= Satake isomorphism =

Mathematics concept

In mathematics, the Satake isomorphism, introduced by Satake (1963), identifies the Hecke algebra of a reductive group over a local field with a ring of invariants of the Weyl group. The geometric Satake equivalence is a geometric version of the Satake isomorphism, proved by Mirković & Vilonen (2007).

==Statement==
Classical Satake isomorphism.
Let $G$ be a semisimple algebraic group, $K$ be a non-Archimedean local field and $O$ be its ring of integers. It's easy to see that $Gr = G(K)/G(O)$ is a Grassmannian. For simplicity, we can think that $K = \Z/p\Z((x))$ and $O = \Z/p\Zx$, for $p$ a prime number; in this case, $Gr$ is an infinite dimensional algebraic variety (Ginzburg 2000). One denotes the category of all compactly supported spherical functions on $G(K)$ bi-invariant under the action of $G(O)$ as $\Complex_c[G(O) \backslash G(K)/G(O)]$, $\Complex$ the field of complex numbers, which is a Hecke algebra and can be also treated as a group scheme over $\Complex$. Let $T(\Complex)$ be the maximal torus of $G(\Complex)$, $W$ be the Weyl group of $G$. One can associate a cocharacter variety $\mathbb{X}_*(T(\Complex))$ to $T(\Complex)$. Let $X_*(T(\Complex))$ be the set of all cocharacters of $T(\Complex)$, i.e. $X_*(T(\Complex)) = \mathrm{Hom}(\Complex^*, T(\Complex))$. The cocharacter variety $\mathbb{X}_*(T(\Complex))$ is basically the group scheme created by adding the elements of $X_*(T(\Complex))$ as variables to $\Complex$, i.e. $\mathbb{X}_*(T(\Complex)) = \Complex[X_*(T(\Complex))]$. There is a natural action of $W$ on the cocharacter variety $\mathbb{X}_*(T(\Complex))$, induced by the natural action of $W$ on $T$. Then the Satake isomorphism is an algebra isomorphism from the category of spherical functions to the $W$-invariant part of the aforementioned cocharacter variety.

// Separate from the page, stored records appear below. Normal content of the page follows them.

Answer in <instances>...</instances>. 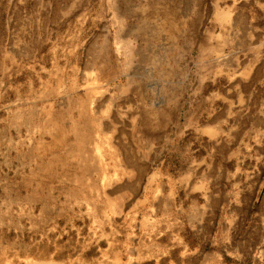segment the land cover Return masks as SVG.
I'll return each mask as SVG.
<instances>
[{"label":"rangeland","instance_id":"obj_1","mask_svg":"<svg viewBox=\"0 0 264 264\" xmlns=\"http://www.w3.org/2000/svg\"><path fill=\"white\" fill-rule=\"evenodd\" d=\"M211 42L221 45L213 58H264V0H0V120L11 122L0 121V134L21 138L0 140V245L54 249L77 231L85 240V229H116L129 254L132 234L158 226L136 219L155 175L176 186L170 197L187 217L203 219L185 220L197 249L179 264H264V134L237 138L252 155L239 176L250 182L244 194L230 189V168L198 174L222 184L202 199L177 183L191 169L187 151L211 147L193 129L208 92L185 76L208 68L200 45Z\"/></svg>","mask_w":264,"mask_h":264},{"label":"crops","instance_id":"obj_2","mask_svg":"<svg viewBox=\"0 0 264 264\" xmlns=\"http://www.w3.org/2000/svg\"><path fill=\"white\" fill-rule=\"evenodd\" d=\"M253 22L250 12V24ZM249 45L251 50H256L262 44L257 37H253ZM219 46L221 45L218 42L216 44L211 42L209 46L204 47L200 45L202 52L209 55L204 61L208 68L196 70L193 75L185 74L186 77H193L201 93L208 92L201 97L195 113L198 118L194 121L193 129L195 139L207 140L211 145L210 150L201 148L188 150L192 158L191 169L177 182L182 184L184 189L186 187L192 189L191 193L198 199L203 198L201 195L203 189L221 188V183L215 185L213 180H207L202 174L198 175L203 169V173L214 172L215 167L219 175L222 174V170L230 168L227 170L230 176L227 180L231 183L230 189L244 194V190L250 188V182L243 181L239 176L243 173V160L252 155L249 149L245 152L237 146V138L243 133L244 136L260 139L264 134V69L261 68L264 58L257 52L248 53L243 60L240 59L241 55L236 53L231 60L218 56L213 58L211 53L218 51ZM208 107L211 112L207 121L203 122V113ZM0 121L8 123L10 120ZM19 136L13 132L4 133L0 134V140L17 142L21 139ZM257 153L259 155V151ZM14 155L17 156L16 153ZM160 167L158 170L164 173L165 167ZM157 178L158 176L149 175L144 184L143 181L140 183L144 185L145 191L142 196L141 193L139 194L138 197L141 199L137 197V203L144 204L146 212L141 213L136 219L146 222L148 226L149 222L153 221L158 226L140 229L136 238L132 234L134 245L129 254L123 253L120 231L115 229L107 234L98 229L91 235L90 230L85 229V240L82 232L77 231V239L71 241L74 246L69 244L68 240L64 242L65 245H54V249L42 245L29 249L23 243L16 241L8 245H0V264H163L164 262L179 264L180 254L186 251L194 252L197 249L186 239L185 220L193 218L195 222L200 223L203 219L200 213L187 217L183 201L180 198L173 200L170 197L176 186L171 181H156ZM135 194L138 195L137 191ZM173 204L178 207L177 214H170V207ZM236 205L240 207L244 205L242 198H237ZM201 207L203 205L199 201L193 203L195 210ZM171 219L176 220V227H169L168 221ZM191 231L195 235L201 232L196 228ZM170 243L174 246L170 247ZM93 253L97 256L94 257ZM124 254L128 256L124 257Z\"/></svg>","mask_w":264,"mask_h":264}]
</instances>
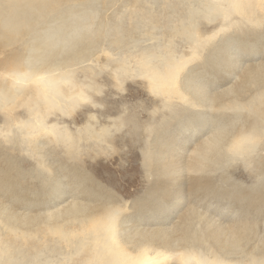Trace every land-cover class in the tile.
Returning <instances> with one entry per match:
<instances>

In formulas:

$\Complex_c [G(O) \backslash G(K)/G(O)] \quad \xrightarrow{\sim} \quad \mathbb{X}_*(T(\Complex))^W$.

Geometric Satake isomorphism.
As Ginzburg said (Ginzburg 2000), "geometric" stands for sheaf theoretic. In order to obtain the geometric version of Satake isomorphism, one has to change the left part of the isomorphism, using the Grothendieck group of the category of perverse sheaves on $Gr$ to replace the category of spherical functions; the replacement is de facto an algebra isomorphism over $\Complex$ (Ginzburg 2000). One has also to replace the right hand side of the isomorphism by the Grothendieck group of finite dimensional complex representations of the Langlands dual ${}^L G$ of $G$; the replacement is also an algebra isomorphism over $\Complex$ (Ginzburg 2000). Let $\mathrm{Perv}(Gr)$ denote the category of perverse sheaves on $Gr$. Then, the geometric Satake isomorphism is

$K(\mathrm{Perv}(Gr)) \otimes_\Z \Complex \quad \xrightarrow{\sim} \quad K(\mathrm{Rep}({}^LG)) \otimes_\Z \Complex$,

where the $K$ in $K(\mathrm{Rep}({}^LG))$ stands for the Grothendieck group. This can be obviously simplified to

$\mathrm{Perv}(Gr) \quad \xrightarrow{\sim} \quad \mathrm{Rep}({}^LG)$,

which is a fortiori an equivalence of Tannakian categories (Ginzburg 2000).